» **TASK INSTRUCTIONS**
A word-for-word transcription of the listing is all that is needed.

» **EXTRACTED ENTRIES**

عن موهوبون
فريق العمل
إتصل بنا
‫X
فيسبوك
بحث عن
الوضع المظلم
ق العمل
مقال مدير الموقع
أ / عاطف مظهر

» **SOLUTION TO THIS TASK**
عن موهوبون
فريق العمل
إتصل بنا
‫X
فيسبوك
بحث عن
الوضع المظلم
ق العمل
مقال مدير الموقع
أ / عاطف مظهر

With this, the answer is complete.